Rudolf Hundstorfer, interim boss of the OGB union federation, said at a hastily convened news conference that his organisation had been involved with Refco through an obscure, Liechtenstein-based investment vehicle.
The admission marked a further severe blow to the credibility of Bawag's union owners, and could impede their attempts to sell the embattled bank. This month, the OGB hired Morgan Stanley to advise on a disposal, with hopes for a swift sale to minimise the political fall-out ahead of general elections in the autumn.
The admission marked the second big blow for Bawag in as many days and followed revelations this week that the bank had proposed an out-of-court settlement to Refco's US creditors.
Ewald Nowotny, brought in as chief executive last November to clean up Bawag, admitted the bank had proposed a deal to US creditors who this week claimed $1.3bn damages from Bawag on alleged complicity in Refco's deception. Mr Nowotny, a former banker and politician, had argued the creditors' case was without merit and maintained that his bank which lent money to Refco and to Phillip Bennett, its disgraced former head was a victim, rather than a perpetrator.
But the admission that the bank, whose US assets were this week frozen by a New York judge, had attempted to settle out of court has seriously weakened Bawag's hand.

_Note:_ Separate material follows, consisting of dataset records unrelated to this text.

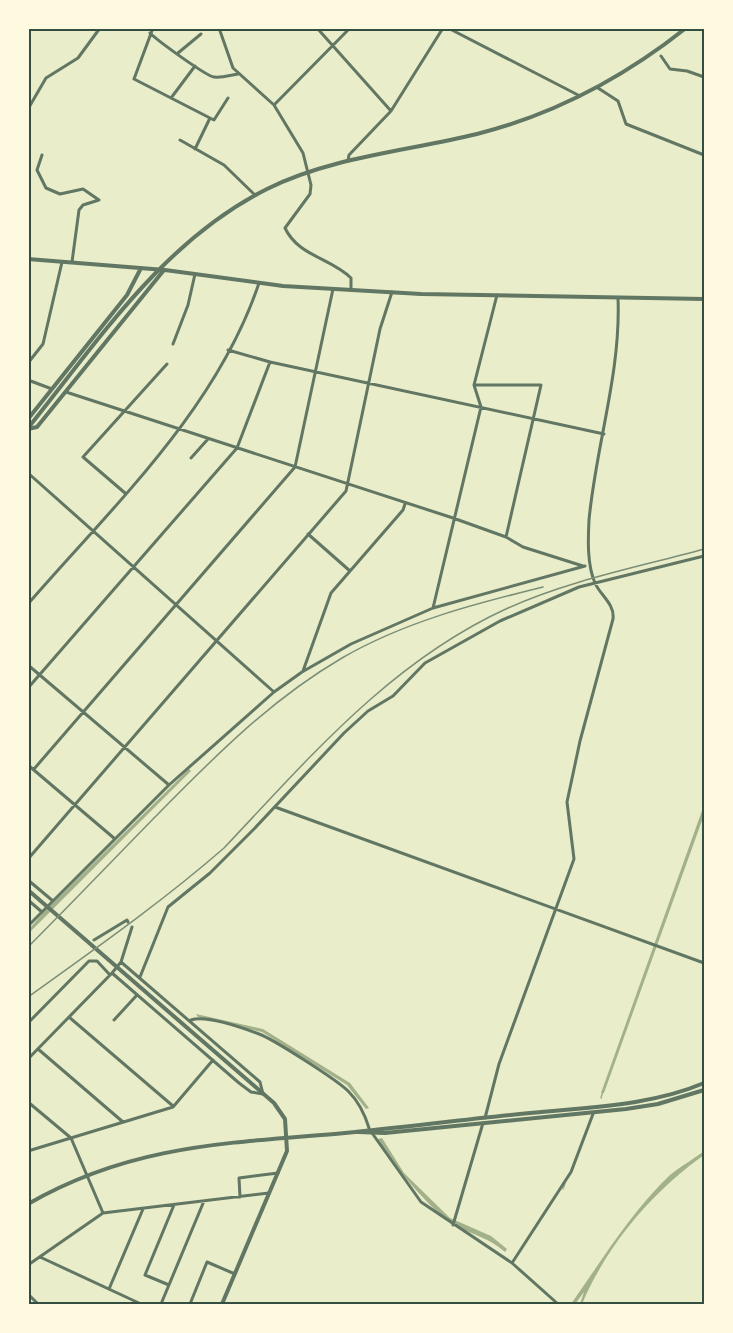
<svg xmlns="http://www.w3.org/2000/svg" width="733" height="1333" font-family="'DM Sans',sans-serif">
  <rect width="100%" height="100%" fill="#e9edc9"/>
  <path fill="#a3b18a" d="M 189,769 L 191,771 L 29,933 L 29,929 L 43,913 Z
    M 704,805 L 704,815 L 604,1093 L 601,1093 Z
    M 196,1014 L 263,1029 L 350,1083 L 369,1108 L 366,1109 L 347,1085 L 262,1032 L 198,1017 Z
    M 382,1138 L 404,1173 L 450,1218 L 491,1236 L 507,1249 L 505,1252 C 489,1238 474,1235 456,1226 C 435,1215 389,1161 378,1139 Z
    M 704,1151 L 704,1155 C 652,1192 607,1245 582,1304 L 580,1304 L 584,1292 L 575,1304 L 571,1304 C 602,1260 631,1212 670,1175 C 681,1166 694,1159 704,1151 Z"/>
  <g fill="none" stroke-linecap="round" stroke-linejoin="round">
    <path stroke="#a3b18a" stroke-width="1.5" d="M 601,1098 L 603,1091
      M 563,1189 L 565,1184"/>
    <path stroke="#617663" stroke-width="3" d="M 153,28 L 134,79 L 210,118 L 195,149
      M 219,28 L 233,68 L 274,105 L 303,153 L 311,185 L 310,194 L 285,228 C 298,256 331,258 351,278 L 351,290
      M 317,28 L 391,111
      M 448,28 L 580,96
      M 150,33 C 158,41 206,76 214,77 C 222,78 231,75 238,74
      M 178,53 L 201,34
      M 661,56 L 670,69 L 687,71 L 704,77
      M 598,88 L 618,101 L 626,124 L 704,155
      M 171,98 L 195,66
      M 274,105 L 350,28
      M 28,109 L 46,78 L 78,58 L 100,28
      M 210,118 L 214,120 L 228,98
      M 180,140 L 224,165 L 255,195
      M 42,155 L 37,170 L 46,188 L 60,194 L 83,189 L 99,200 L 83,205 L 79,210 L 72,262
      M 348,161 L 349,155 L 391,111 L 443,28
      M 173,344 L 188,305 L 195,274
      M 228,350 L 270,362 L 604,434
      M 28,363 L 43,344 L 62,262
      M 28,380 L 52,389
      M 474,385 L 541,385 L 506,537
      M 66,392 L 453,518 L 506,537 L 523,547 L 583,566
      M 191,458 L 208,439
      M 28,473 L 274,692
      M 125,493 L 83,457 L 167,364
      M 308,534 L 350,571
      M 28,604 C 113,506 217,409 259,283
      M 433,608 L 481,407 L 474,385 L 497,295
      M 28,665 L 169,785
      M 303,671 L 331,593 L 403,510 L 405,504
      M 28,688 L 237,448 L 270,362
      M 28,765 L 115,839
      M 34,769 L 295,467 L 333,289
      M 275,807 L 704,963
      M 28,859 L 346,491 L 380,329 L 392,292
      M 28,880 L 53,901
      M 28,900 L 42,912
      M 28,926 L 169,785 L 274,692 L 302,672 L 351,644 L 433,608 L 585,566
      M 94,940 L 127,920 L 128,922
      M 121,962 L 260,1082 L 263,1094 L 251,1092 L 239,1083 L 112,973 Z
      M 121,962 L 132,927
      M 140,977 L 168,907 L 210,873 L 255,828 L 344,733 L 368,711 L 393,696 L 425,663 L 500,621 L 579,587 L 704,556
      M 69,1017 L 173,1106
      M 114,1020 L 137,995
      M 191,1020 C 206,1015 243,1028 259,1034 C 273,1039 339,1081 349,1092 C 359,1102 365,1115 369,1128
      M 28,1023 L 89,961 L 97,961 L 110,975
      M 38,1049 L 123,1122
      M 28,1059 L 112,973
      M 28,1102 L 71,1138 L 103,1213
      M 485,1118 L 499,1064 L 574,859 L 567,802 L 580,741 L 613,619 C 615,604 600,595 595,583 C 587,565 588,539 589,520 C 596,445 621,373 618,298
      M 372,1133 L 421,1202 L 512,1263 L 558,1304
      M 28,1151 L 173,1107 L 213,1060
      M 240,1197 L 239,1178 L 278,1173
      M 453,1225 L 483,1123
      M 40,1257 L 141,1304
      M 512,1263 L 571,1172 L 593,1114
      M 28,1265 L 103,1213 L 269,1193
      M 169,1285 L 145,1275 L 174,1205
      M 109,1289 L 143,1209
      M 28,1294 L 38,1304
      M 161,1304 L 204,1201
      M 190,1304 L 207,1262 L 235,1274"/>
    <path stroke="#617663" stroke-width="4" d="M 28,259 L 165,270 L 283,286 L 421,294 L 704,299
      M 28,419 L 127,295 L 141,268
      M 28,428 C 99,340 163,241 267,189 C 331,157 408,151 477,134 C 556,114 623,78 686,28
      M 28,429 L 37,427 L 164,270
      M 28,890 L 274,1103 L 285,1119 L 287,1151 L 222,1304
      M 358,1132 L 385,1133 L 626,1109 L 658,1104 L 704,1090
      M 28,1204 C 132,1144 230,1143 345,1133 C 406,1127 468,1119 530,1113 C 588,1107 650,1106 704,1083"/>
    <path stroke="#7c8e77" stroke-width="1.5" d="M 28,947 C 71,904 113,860 155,817 C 213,758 270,700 342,658 C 404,622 474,604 543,587
      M 28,997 C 95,949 162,902 224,848 C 310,757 391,661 508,608 C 570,580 639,567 704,549"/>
  </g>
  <rect width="733" height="1333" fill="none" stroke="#fefae0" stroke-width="60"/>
  <rect x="30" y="30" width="673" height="1273" fill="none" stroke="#344e41" stroke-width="2"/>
</svg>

Mr Nowonty stressed the offer implied no admission of guilt, but the size of the proposed settlement $300-400m according to Austrian media reports has hit the bank's credibility.
The trade union link to Refco started in 2002, when an OGB controlled vehicle, the Desana foundation, made loans through an intermediary. The credits were secured by a 27 per cent stake in the broker. Mr Hundstorfer said the deal was purely a loan, which had been subsequently repaid, and that Desana had been liquidated in early 2005.
Mr Hundstorfer said Desana had been created by Günter Weninger, the former ÖGB finance director and Bawag supervisory board president. Mr Weninger was forced to resign last month after admitting to having covered up years of losses at the bank from an ostensibly separate string of disastrous derivates trades.
Mr Hundstorfer, appointed last month to replace Fritz Verzetnitisch, the previous OGB boss and another casualty of the Bawag affair, said nobody but Mr Weninger knew about the foundation. He agreed the latest twist would impede selling Bawag, and indicated the unions' earlier preference for a domestic buyer had now been waived in the interest of speed.
Sources in Vienna named Citigroup as a potential suitor: the US bank declined to comment. Meanwhile, concern about a run on the bank prompted Klaus Liebscher, governor of the Austrian National Bank, to reaffirm the latter's willingness to provide liquidity if needed.
Mr Liebscher appealed to depositors to remain calm and said Bawag was not in danger of collapse. He also implored politicians not to exploit the affair a day after Austria's chancellor Wolfgang Schüssel, until recently trailing in opinion polls, said Bawag was a legitimate campaign issue.